Pandemi dönemi bütün insanları sevdiklerinden ayırdı maalesef. İnsanlar birbirlerine gidemez olmuşlardı. Bu iki aylık dönem, hepimiz için kayıp dönemlerdir maalesef.
Salgın hastalık, inasan ilişkilerini de zedeledi.
Uzun bir zaman Firdevs hanım ve Mahmut beylerle görüşemez olmuştuk. Bu bir yana... Benim geçirmiş olduğum kısmi felç, onları da üzmüştü.
Hani hatır almak diye birşey vardır. İnsanlar dostlarının sağlığı ve gelecek günlerini konuşurlar. Firdevs hanım’la Mahmut Bey benim rahatsızlıımı geç öğrenmişler. Lakin yine de Firdevs hanım o nezaketi bırakmadı ve sık sık telefonda olsun sağlığımı sordu.
Son zamanlarda sağlığının bozulduğunu öğrenmiştik ama, bu denli hastanede yattıktan sonra hayatını kaybetmesi gerçekten bizi çok üzdü. Benim bu durumum nedeniyle geçmiş olsuna gidememiştik. Bereket versin eşim Ünal Güvenir, hastaneye giderek onu ziyaret etmiş ve gönlünü almıştı. “Eve çıktığında yavaş yavaş belki gideriz” diyorduk ki, onun ölüm haberi geldi.

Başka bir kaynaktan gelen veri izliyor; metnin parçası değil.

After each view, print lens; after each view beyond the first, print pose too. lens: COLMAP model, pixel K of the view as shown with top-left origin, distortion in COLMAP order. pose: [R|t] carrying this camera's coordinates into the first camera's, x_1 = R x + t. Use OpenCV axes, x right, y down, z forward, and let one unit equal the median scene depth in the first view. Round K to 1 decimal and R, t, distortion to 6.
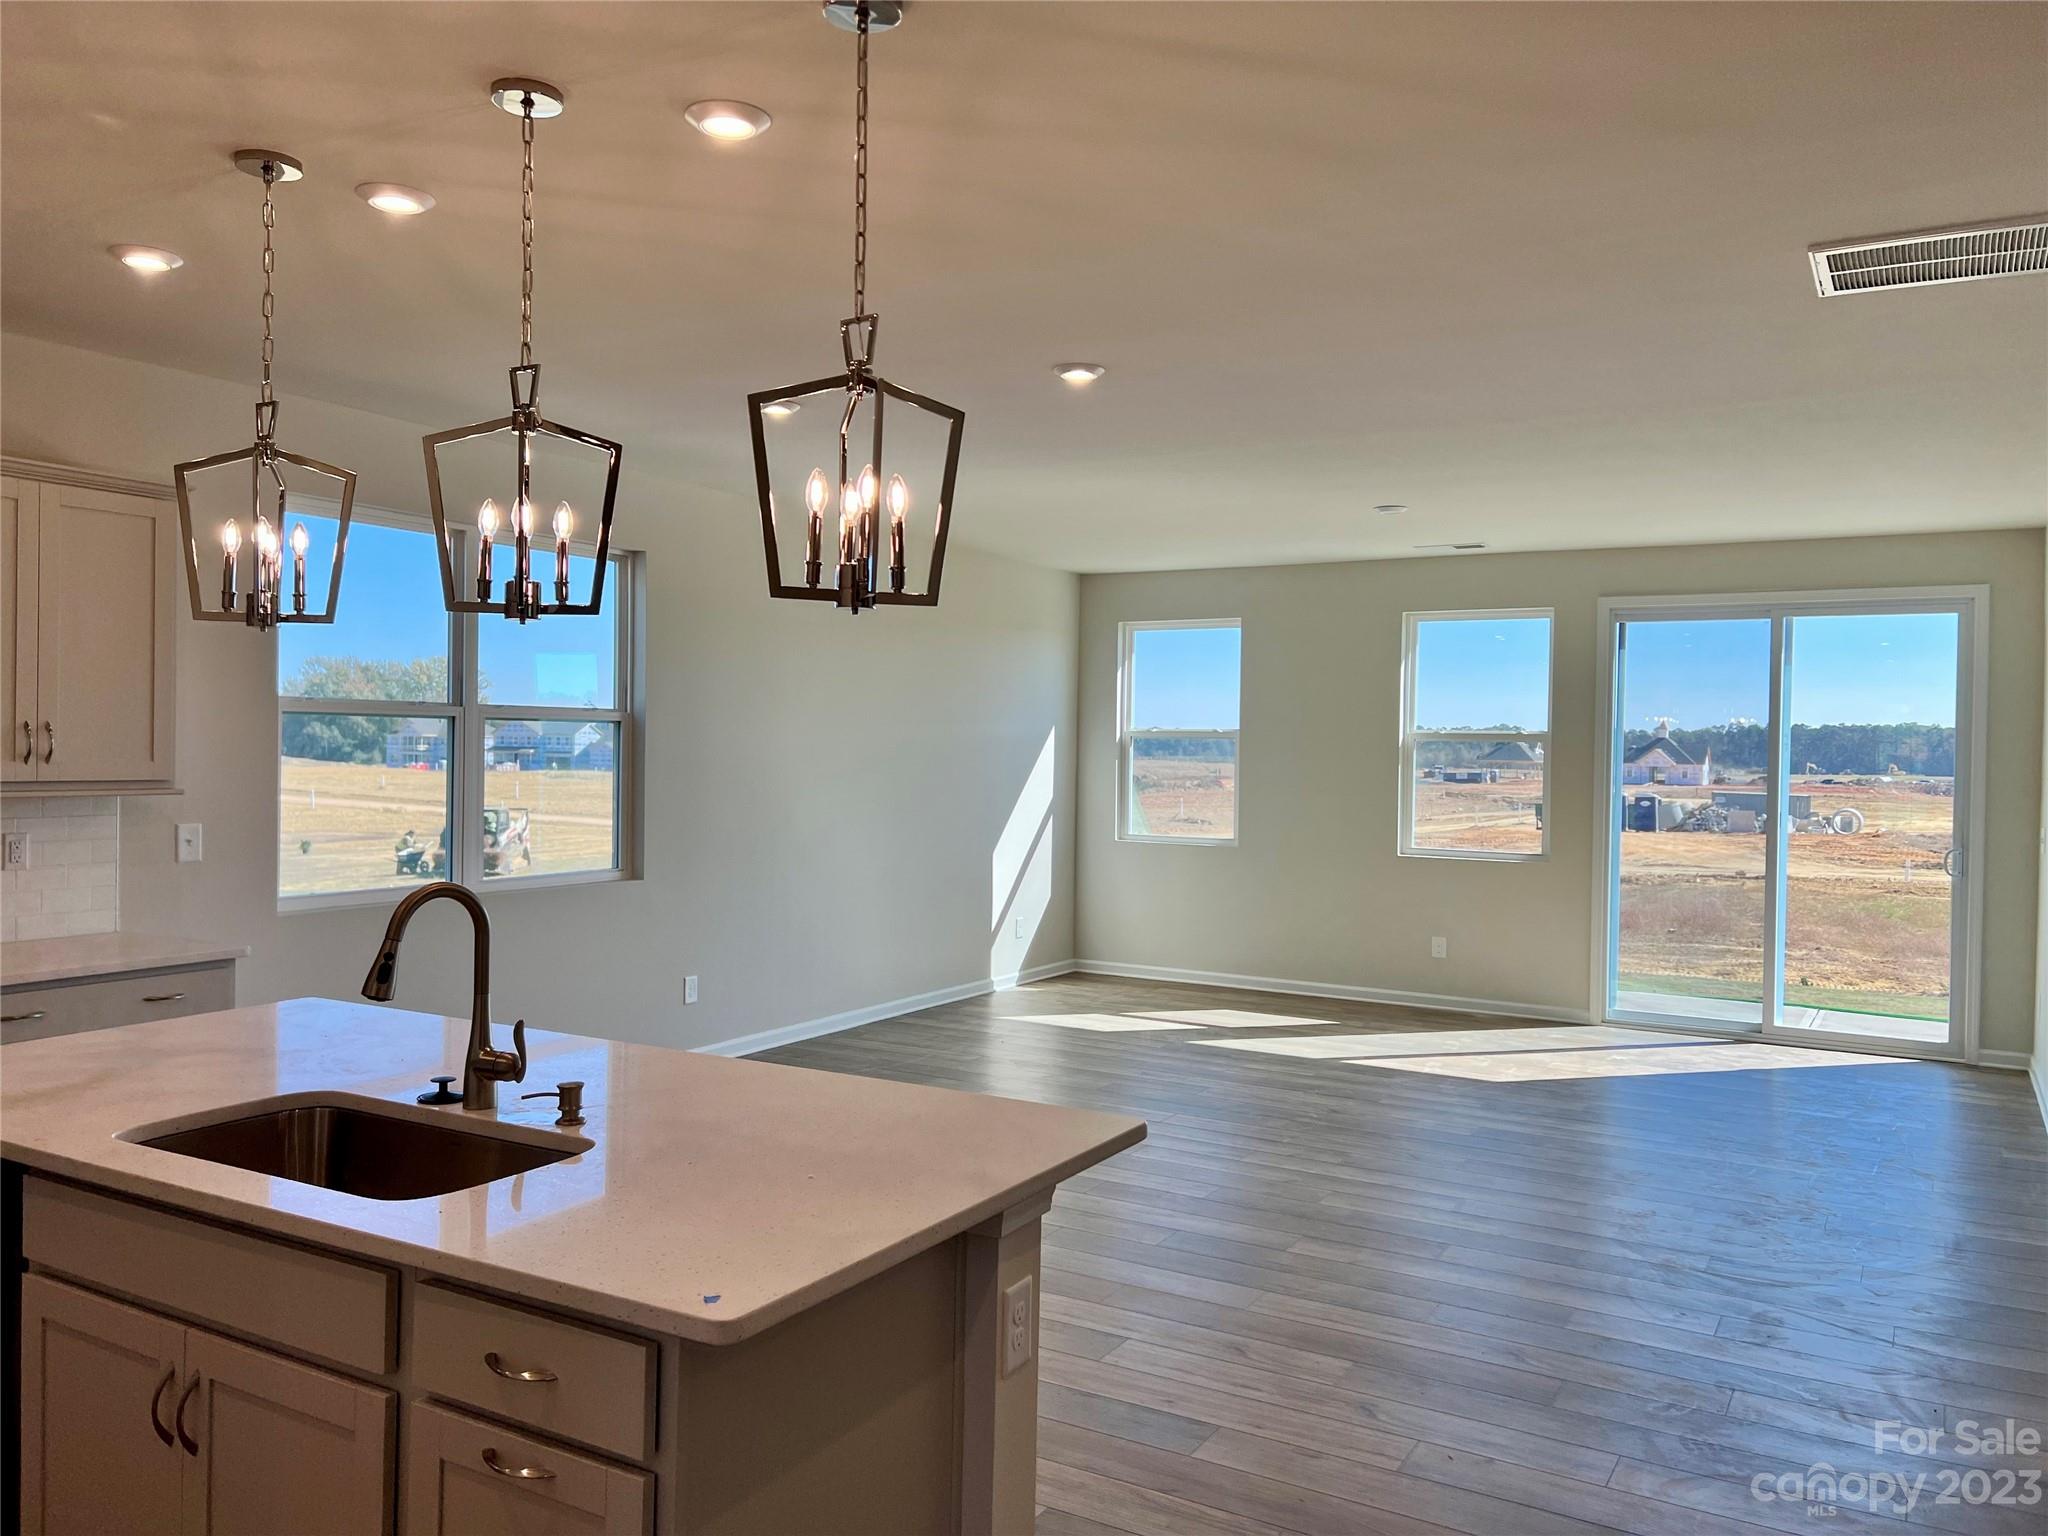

Bence Firdevs Hanım Kıbrıs Türkleri’nin Florence Nightingate’iydi. Şefkati, mesleğine olan tutkusu ve yardımseverliği bambaşkaydı.
Firdevs hanım’ı gazetedeki köşeme sığdıramam. O kadar değerli ve karizmatik bir kişiliğe sahip mükemmel insan...
Allah ona gani gani rahmet versin. Yattığı yer mekanı cennet olsun. Dualarımız onunla. Tüm ailesinin ve onu sevenlerin başı sağ olsun.